§ **Work to be completed**
Rewrite the records from their start through the line with "family: Hydrophyllaceae", changing every "common name" to "vernacular name" and leaving everything else as it is. Give only those lines.

===

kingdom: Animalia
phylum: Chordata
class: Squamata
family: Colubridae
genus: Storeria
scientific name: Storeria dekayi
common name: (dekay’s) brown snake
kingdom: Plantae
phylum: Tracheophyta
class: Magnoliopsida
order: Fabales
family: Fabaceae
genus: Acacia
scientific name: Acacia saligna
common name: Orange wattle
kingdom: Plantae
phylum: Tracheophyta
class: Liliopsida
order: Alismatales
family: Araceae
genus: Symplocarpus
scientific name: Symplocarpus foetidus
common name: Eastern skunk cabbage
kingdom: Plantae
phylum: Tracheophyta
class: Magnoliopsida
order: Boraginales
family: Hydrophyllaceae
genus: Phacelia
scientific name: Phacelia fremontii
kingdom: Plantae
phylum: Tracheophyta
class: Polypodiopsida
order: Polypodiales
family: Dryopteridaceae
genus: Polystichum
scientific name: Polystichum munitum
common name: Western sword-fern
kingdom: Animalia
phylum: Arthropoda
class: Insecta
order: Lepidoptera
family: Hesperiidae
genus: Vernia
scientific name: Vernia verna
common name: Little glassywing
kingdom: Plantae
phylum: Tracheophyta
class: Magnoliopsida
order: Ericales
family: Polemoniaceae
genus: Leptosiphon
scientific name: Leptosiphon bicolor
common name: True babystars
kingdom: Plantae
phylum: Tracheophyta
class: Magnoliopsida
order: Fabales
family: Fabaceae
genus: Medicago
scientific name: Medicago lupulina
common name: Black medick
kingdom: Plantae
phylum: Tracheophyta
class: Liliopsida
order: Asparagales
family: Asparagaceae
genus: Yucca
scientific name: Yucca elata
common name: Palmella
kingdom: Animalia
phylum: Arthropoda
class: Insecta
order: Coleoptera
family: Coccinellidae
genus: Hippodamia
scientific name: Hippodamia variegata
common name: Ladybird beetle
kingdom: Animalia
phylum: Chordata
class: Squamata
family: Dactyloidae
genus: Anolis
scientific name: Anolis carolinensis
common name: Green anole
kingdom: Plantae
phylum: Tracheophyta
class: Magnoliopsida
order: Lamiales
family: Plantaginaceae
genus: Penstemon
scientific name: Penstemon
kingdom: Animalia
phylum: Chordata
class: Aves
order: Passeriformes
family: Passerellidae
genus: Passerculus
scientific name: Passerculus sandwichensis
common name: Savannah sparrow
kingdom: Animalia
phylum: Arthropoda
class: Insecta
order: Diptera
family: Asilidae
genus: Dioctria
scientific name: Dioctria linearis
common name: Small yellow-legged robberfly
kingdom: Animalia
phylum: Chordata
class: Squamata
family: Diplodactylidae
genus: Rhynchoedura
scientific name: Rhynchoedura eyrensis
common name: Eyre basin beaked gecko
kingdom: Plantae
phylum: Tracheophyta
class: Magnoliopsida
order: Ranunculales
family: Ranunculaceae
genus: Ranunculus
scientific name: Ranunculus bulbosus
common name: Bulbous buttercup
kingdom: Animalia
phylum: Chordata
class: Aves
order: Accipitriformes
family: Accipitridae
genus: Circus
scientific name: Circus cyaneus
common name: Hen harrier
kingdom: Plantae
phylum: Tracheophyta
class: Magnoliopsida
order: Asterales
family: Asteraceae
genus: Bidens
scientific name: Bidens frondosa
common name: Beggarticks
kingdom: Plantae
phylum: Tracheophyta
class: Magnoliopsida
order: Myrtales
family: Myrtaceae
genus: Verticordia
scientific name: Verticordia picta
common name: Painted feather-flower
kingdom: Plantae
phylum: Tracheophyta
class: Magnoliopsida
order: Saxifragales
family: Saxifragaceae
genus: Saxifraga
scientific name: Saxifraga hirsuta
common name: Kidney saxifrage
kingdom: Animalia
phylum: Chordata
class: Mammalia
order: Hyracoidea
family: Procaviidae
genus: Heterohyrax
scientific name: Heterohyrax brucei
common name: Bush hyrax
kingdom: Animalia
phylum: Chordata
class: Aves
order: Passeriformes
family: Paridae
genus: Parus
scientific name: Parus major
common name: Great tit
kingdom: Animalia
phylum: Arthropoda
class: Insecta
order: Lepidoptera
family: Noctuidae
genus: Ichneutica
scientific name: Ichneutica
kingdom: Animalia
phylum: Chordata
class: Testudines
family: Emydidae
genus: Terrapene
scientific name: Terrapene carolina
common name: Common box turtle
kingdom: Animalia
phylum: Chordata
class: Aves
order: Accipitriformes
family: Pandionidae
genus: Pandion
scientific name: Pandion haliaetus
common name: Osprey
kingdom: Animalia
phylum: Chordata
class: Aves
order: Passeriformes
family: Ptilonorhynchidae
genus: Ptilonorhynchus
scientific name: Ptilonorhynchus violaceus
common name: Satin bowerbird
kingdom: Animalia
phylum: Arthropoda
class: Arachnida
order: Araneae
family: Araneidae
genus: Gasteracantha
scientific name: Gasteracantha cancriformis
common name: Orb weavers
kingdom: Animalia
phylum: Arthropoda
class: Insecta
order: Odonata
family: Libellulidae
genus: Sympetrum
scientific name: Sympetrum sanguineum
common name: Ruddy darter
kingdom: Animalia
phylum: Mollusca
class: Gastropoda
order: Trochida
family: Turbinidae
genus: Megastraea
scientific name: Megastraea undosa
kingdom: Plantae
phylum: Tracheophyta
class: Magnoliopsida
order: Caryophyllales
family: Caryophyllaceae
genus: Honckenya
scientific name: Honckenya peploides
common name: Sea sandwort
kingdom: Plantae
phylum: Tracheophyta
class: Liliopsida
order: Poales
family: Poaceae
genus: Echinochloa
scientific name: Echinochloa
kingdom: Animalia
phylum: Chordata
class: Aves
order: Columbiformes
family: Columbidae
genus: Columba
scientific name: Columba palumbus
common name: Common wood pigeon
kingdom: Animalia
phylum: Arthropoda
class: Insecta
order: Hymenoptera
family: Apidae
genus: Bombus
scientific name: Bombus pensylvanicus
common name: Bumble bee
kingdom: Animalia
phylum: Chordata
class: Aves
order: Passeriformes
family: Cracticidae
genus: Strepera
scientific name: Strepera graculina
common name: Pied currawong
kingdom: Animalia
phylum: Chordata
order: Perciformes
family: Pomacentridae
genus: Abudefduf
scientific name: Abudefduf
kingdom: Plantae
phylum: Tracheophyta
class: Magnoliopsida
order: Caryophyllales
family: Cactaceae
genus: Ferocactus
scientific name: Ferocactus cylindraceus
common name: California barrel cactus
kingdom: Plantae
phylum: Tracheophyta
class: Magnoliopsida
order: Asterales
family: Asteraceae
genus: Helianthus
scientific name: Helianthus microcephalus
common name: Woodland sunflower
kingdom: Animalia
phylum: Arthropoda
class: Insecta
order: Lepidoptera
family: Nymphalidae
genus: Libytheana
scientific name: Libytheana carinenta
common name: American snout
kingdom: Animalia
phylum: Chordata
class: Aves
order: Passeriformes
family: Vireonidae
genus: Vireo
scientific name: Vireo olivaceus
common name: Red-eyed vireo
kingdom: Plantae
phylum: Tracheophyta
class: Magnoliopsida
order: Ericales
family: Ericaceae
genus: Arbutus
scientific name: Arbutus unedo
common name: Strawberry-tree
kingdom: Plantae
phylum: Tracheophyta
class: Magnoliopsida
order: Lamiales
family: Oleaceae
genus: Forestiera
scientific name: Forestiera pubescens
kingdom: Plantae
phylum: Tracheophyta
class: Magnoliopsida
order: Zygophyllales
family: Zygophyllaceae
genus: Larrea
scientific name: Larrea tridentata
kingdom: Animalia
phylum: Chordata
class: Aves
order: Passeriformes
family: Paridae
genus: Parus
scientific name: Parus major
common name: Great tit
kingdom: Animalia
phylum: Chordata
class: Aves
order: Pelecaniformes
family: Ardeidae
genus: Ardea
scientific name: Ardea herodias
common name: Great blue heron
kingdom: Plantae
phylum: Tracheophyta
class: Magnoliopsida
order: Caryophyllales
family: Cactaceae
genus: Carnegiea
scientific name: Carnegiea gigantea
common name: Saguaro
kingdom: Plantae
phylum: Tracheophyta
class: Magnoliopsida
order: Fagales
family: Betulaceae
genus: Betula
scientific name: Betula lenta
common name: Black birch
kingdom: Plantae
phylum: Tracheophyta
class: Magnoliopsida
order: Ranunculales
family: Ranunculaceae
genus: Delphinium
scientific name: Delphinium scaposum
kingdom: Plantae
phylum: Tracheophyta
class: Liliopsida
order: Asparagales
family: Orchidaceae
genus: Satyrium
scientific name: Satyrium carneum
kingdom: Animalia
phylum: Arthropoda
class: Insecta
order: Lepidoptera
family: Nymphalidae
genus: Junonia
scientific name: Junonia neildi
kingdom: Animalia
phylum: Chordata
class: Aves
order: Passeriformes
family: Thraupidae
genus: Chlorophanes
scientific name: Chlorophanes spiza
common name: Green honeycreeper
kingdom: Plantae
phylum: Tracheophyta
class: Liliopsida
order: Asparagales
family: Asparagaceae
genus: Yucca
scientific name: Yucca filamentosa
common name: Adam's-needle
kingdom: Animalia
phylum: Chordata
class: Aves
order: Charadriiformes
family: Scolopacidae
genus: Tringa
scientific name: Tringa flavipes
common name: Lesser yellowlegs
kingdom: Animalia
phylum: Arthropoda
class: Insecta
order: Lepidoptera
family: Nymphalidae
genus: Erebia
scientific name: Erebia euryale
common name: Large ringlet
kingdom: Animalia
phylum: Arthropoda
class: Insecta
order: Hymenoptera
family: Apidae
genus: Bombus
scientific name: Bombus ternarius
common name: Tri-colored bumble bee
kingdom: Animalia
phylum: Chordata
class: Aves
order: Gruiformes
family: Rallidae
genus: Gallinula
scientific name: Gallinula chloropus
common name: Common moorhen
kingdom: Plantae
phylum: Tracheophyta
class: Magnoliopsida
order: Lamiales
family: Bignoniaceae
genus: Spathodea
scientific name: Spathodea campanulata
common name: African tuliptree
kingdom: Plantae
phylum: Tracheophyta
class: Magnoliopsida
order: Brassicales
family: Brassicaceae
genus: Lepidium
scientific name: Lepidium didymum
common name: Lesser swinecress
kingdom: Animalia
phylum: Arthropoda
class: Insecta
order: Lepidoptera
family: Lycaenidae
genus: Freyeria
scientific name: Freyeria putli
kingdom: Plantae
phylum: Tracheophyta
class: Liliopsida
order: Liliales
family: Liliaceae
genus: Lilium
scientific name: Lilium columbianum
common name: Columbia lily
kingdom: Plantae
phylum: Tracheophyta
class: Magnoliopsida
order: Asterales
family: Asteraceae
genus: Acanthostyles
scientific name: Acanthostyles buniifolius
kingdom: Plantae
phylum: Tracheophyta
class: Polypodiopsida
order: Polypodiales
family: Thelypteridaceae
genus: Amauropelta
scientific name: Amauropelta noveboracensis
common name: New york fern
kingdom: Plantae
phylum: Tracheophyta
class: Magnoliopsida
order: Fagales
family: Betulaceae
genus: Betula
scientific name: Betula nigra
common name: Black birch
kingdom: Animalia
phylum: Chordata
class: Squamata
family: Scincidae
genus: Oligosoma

===

§ **Answer for the task**
kingdom: Animalia
phylum: Chordata
class: Squamata
family: Colubridae
genus: Storeria
scientific name: Storeria dekayi
vernacular name: (dekay’s) brown snake
kingdom: Plantae
phylum: Tracheophyta
class: Magnoliopsida
order: Fabales
family: Fabaceae
genus: Acacia
scientific name: Acacia saligna
vernacular name: Orange wattle
kingdom: Plantae
phylum: Tracheophyta
class: Liliopsida
order: Alismatales
family: Araceae
genus: Symplocarpus
scientific name: Symplocarpus foetidus
vernacular name: Eastern skunk cabbage
kingdom: Plantae
phylum: Tracheophyta
class: Magnoliopsida
order: Boraginales
family: Hydrophyllaceae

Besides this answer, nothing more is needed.